Refer to [Connector testing](/reference/search-connectors/self-managed-connectors.md#es-build-connector-testing) for more details.
To perform E2E testing for the Notion connector, run the following command:
```shell
$ make ftest NAME=notion
```
For faster tests, add the `DATA_SIZE=small` flag:
```shell
make ftest NAME=notion DATA_SIZE=small
```
By default, `DATA_SIZE=MEDIUM`.
### Known issues [es-connectors-notion-client-connector-known-issues]
* **Updates to new pages may not be reflected immediately in the Notion API.**
This could lead to these pages not being indexed by the connector, if a sync is initiated immediately after their addition. To ensure all pages are indexed, initiate syncs a few minutes after adding pages to Notion.

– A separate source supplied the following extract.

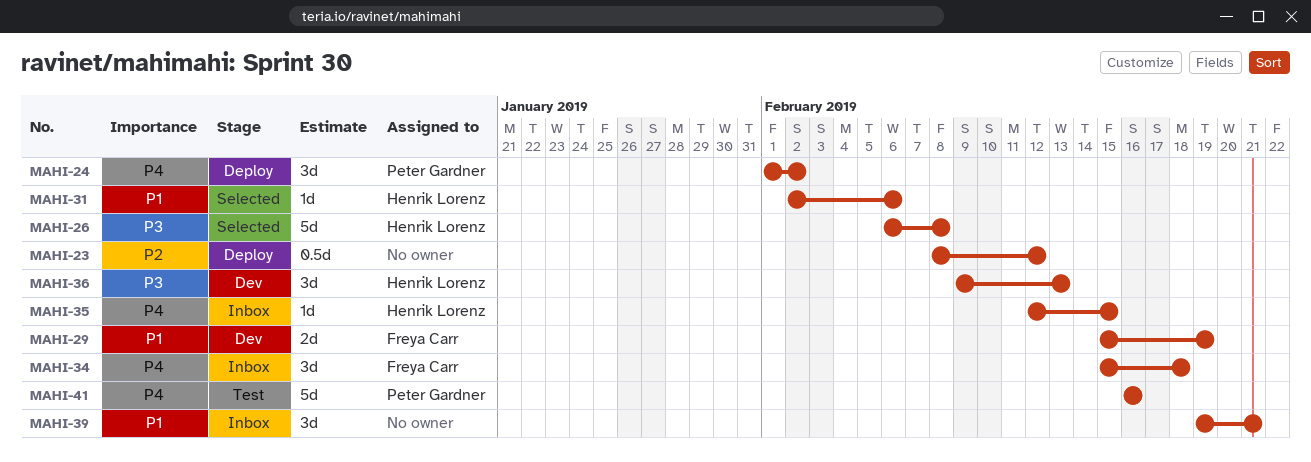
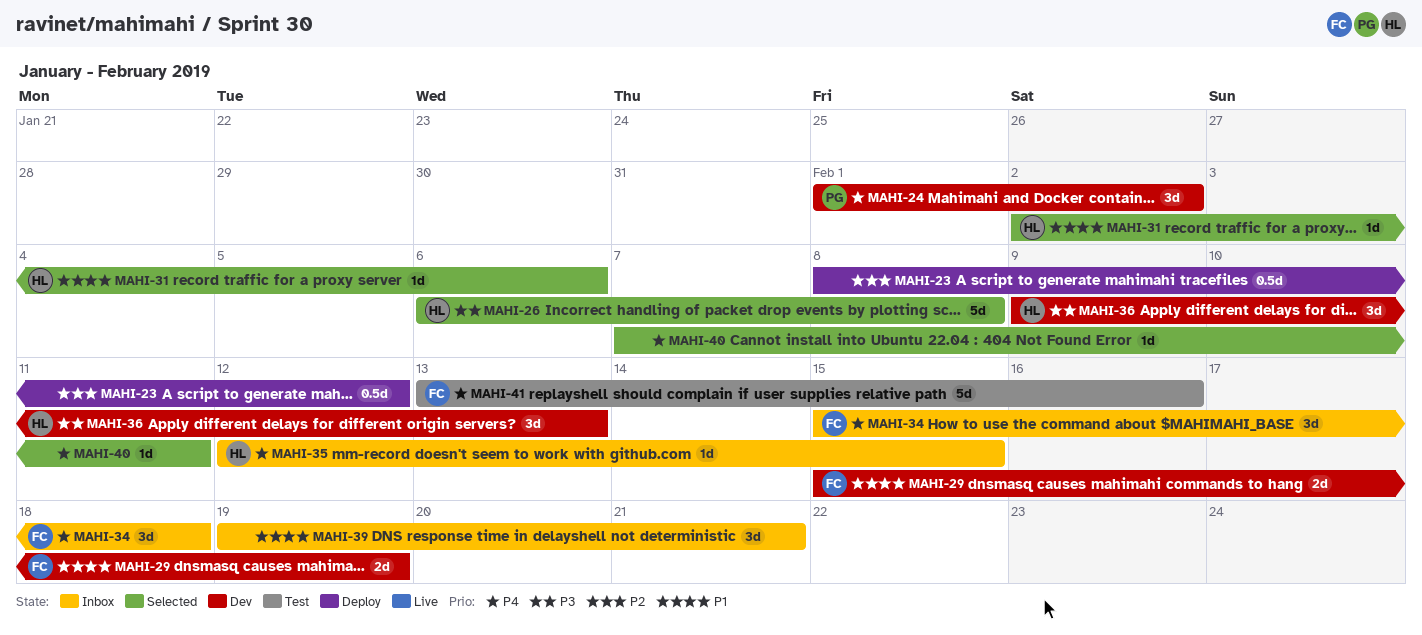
MAHI-24, status: Deploy -> Dev
MAHI-40: none -> present
MAHI-41, owner: Peter Gardner -> Freya Carr
MAHI-41, start: Feb 16 -> Feb 13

* **Notions Public API does not support linked databases.**
Linked databases in Notion are copies of a database that can be filtered, sorted, and viewed differently. To fetch the information in a linked database, you need to target the original **source** database. For more details refer to the [Notion documentation](https://developers.notion.com/docs/working-with-databases#linked-databases).
* **Documents' `properties` objects are serialized as strings under `details`**.
Notions schema for `properties` is not consistent, and can lead to `document_parsing_exceptions` if indexed to Elasticsearch as an object. For this reason, the `properties` object is instead serialized as a JSON string, and stored under the `details` field. If you need to search a sub-object from `properties`, you may need to post-process the `details` field in an ingest pipeline to extract your desired subfield(s).
Refer to [Known issues](/release-notes/known-issues.md) for a list of known issues for all connectors.
### Troubleshooting [es-connectors-notion-client-connector-troubleshooting]
See [Troubleshooting](/reference/search-connectors/es-connectors-troubleshooting.md).
### Security [es-connectors-notion-client-connector-security]
See [Security](/reference/search-connectors/es-connectors-security.md).